Atténuer les conséquences des chocs économiques
Mettre en place des mesures pour atténuer les conséquences des chocs défavorables et les effets indésirables de la volatilité des revenus. Par exemple, la nouvelle Stratégie de l’OCDE pour l’emploi propose diverses mesures, dont des dispositifs d’aide aux revenus pour les chômeurs (adaptés à leur niveau de besoin et couplés à des politiques actives sur le marché du travail, comme la reconversion professionnelle).
Les politiques du marché du travail doivent également faciliter la transition de l’école à la vie active, car les populations défavorisées font face à des obstacles particuliers. De plus, il est recommandé de rattacher les droits de protection sociale à l’individu plutôt qu’à l’emploi.
Initiative pour une croissance inclusive au sein de l’OCDE
L’objectif de cette initiative est de développer et de promouvoir des mesures visant à favoriser la mobilité sociale et à créer des opportunités pour tous. Cela inclut des politiques éducatives, sanitaires et de marché du travail bien conçues et ciblées, destinées à offrir des chances égales de réussite à chaque individu, indépendamment de son origine sociale.

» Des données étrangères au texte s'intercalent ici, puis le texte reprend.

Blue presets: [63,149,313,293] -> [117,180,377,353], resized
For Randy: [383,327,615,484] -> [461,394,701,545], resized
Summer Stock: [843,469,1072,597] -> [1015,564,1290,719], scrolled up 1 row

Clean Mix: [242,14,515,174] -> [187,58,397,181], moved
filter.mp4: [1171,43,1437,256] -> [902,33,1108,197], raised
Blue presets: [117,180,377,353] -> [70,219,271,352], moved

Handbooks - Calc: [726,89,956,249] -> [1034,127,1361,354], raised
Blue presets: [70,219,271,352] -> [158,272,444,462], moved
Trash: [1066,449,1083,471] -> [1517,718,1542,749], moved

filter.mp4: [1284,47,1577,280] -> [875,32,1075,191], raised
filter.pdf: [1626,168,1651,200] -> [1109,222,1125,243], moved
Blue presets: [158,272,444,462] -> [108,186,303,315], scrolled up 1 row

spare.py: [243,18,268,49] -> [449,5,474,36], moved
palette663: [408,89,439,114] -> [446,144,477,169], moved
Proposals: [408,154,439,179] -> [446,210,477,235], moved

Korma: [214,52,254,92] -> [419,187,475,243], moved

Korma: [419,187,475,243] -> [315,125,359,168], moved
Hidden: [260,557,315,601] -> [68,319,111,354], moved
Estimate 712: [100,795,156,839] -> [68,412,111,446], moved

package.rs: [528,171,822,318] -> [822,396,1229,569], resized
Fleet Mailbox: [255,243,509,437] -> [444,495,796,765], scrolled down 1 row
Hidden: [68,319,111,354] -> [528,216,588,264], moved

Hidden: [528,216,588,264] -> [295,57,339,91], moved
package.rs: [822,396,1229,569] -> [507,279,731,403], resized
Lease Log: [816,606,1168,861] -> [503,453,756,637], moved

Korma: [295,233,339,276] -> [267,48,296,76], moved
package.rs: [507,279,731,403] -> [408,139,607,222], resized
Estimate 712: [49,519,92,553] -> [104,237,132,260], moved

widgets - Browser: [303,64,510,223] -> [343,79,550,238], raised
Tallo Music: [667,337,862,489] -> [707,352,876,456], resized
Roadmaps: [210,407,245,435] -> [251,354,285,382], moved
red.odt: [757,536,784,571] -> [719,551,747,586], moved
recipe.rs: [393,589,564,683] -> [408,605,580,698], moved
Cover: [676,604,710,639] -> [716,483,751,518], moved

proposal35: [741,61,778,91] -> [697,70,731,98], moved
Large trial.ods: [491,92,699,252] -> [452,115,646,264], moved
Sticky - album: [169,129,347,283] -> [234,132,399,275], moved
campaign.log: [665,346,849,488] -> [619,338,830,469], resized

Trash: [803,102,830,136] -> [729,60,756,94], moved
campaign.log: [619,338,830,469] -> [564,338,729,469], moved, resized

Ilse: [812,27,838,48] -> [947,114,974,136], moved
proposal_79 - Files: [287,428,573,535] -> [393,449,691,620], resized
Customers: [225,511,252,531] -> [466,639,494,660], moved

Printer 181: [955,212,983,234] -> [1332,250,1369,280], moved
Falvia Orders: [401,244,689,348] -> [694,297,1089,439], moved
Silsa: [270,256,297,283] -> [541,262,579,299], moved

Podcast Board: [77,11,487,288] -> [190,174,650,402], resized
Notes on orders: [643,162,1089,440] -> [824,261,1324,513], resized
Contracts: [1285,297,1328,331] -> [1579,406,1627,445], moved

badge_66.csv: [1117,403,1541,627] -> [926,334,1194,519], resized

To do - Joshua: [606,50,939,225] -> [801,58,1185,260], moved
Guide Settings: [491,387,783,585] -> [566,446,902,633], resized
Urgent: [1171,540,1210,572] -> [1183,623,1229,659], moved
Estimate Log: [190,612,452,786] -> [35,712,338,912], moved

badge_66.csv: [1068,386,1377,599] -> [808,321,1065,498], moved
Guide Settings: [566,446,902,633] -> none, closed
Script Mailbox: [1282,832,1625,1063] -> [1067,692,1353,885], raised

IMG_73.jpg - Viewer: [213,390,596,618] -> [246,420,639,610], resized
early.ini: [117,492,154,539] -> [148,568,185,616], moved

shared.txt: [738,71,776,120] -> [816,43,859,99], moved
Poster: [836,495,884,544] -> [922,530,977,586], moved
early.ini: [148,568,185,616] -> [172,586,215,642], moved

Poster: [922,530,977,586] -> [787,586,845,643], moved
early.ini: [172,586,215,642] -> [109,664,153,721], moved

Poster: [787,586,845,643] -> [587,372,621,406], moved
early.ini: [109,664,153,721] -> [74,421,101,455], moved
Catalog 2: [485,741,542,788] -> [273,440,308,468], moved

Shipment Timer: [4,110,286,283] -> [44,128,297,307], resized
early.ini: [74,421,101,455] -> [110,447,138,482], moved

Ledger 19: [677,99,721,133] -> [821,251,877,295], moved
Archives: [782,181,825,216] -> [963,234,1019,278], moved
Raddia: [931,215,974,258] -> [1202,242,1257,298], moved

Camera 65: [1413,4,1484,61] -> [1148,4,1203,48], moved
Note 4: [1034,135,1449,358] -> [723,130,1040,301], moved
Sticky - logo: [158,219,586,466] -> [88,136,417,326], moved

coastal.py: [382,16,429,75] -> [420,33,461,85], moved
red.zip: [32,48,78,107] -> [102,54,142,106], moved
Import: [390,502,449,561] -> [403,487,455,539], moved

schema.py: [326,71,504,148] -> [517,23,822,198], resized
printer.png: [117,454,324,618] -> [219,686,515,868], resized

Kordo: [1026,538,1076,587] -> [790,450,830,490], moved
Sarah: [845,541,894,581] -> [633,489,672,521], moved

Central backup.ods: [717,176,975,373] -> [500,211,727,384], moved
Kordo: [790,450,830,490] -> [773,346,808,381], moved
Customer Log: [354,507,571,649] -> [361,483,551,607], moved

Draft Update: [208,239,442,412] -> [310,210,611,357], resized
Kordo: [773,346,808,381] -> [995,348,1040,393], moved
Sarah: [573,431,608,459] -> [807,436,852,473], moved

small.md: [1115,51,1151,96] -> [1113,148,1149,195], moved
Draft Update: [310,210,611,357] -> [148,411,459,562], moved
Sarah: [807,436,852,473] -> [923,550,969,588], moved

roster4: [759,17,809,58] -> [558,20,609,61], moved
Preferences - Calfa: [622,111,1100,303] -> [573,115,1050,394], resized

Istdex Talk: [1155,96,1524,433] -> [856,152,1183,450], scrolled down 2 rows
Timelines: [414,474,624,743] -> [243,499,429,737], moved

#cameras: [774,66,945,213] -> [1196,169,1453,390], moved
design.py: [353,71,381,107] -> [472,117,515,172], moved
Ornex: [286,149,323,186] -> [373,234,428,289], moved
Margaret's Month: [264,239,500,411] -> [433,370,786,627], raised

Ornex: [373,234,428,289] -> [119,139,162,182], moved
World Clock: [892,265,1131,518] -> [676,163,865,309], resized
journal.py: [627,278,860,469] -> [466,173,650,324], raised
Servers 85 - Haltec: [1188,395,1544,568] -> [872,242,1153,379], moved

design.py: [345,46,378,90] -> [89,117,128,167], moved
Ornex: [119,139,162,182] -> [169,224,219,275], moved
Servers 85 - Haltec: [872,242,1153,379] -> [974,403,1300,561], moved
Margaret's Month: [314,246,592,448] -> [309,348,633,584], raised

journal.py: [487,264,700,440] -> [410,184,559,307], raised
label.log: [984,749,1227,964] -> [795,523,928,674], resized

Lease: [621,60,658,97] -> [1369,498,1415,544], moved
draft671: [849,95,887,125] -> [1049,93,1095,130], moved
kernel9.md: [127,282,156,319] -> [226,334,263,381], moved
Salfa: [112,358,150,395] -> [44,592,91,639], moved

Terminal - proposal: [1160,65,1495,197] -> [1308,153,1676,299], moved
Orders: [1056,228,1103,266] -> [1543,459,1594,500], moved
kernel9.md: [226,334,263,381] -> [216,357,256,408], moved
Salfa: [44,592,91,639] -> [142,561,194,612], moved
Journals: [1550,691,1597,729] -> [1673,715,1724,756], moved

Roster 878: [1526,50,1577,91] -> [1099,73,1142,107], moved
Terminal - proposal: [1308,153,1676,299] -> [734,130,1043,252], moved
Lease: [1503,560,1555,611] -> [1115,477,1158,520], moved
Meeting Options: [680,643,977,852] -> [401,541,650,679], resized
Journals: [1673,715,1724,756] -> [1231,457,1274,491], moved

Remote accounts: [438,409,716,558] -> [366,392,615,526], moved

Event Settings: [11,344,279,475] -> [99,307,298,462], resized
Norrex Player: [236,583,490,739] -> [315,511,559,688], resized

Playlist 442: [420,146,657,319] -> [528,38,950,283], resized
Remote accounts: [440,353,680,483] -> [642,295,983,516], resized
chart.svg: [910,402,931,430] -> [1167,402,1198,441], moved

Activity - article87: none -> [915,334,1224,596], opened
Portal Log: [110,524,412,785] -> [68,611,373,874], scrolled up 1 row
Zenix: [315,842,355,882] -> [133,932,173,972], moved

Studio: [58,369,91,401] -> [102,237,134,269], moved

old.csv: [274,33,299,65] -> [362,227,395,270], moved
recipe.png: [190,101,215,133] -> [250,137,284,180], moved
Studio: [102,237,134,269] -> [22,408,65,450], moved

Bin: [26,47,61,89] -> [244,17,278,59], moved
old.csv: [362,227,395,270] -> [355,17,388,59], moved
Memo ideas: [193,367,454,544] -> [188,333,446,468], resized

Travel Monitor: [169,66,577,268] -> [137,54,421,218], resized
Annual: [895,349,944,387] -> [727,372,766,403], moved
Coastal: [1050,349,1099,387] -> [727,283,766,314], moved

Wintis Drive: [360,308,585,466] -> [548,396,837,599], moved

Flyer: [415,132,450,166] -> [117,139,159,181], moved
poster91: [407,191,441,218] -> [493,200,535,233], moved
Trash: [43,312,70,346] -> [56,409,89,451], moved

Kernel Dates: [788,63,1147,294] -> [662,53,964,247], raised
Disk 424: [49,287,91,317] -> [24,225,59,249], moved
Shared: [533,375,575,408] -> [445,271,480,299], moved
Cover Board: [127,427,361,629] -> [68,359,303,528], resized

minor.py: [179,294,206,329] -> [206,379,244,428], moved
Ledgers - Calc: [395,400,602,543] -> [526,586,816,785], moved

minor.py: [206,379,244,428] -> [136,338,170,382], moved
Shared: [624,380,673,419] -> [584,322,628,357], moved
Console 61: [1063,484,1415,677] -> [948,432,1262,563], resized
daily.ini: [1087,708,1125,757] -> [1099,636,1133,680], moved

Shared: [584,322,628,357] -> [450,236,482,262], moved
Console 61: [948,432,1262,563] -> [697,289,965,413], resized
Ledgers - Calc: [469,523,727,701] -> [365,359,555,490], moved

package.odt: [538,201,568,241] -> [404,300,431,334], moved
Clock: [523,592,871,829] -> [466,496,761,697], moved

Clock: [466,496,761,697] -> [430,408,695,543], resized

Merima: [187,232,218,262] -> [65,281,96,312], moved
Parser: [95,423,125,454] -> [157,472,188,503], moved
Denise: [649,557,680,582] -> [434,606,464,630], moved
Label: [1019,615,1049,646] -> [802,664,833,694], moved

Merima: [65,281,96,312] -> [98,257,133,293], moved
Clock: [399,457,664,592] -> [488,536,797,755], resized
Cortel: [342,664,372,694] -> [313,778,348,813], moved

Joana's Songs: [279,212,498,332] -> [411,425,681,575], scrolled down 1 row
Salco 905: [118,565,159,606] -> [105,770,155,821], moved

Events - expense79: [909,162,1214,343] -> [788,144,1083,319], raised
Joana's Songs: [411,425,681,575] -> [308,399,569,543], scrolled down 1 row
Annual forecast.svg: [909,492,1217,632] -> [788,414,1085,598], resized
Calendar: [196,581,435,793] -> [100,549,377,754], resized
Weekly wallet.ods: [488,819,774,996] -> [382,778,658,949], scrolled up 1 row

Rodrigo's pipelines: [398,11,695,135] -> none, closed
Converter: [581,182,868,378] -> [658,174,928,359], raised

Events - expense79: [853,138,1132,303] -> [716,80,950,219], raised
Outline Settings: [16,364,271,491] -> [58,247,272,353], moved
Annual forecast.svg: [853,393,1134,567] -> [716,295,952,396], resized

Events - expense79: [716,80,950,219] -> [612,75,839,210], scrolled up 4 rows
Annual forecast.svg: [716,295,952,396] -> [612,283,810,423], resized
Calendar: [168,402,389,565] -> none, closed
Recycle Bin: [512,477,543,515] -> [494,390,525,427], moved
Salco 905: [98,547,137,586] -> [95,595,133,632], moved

Ces recommandations mettent en évidence l’importance d’une approche intégrée et ciblée pour lutter contre les inégalités et promouvoir une mobilité sociale accrue. Une attention particulière doit être accordée aux investissements dans l’éducation et la santé, ainsi qu’à la conception de politiques du marché du travail qui protègent les individus tout en facilitant leur transition professionnelle.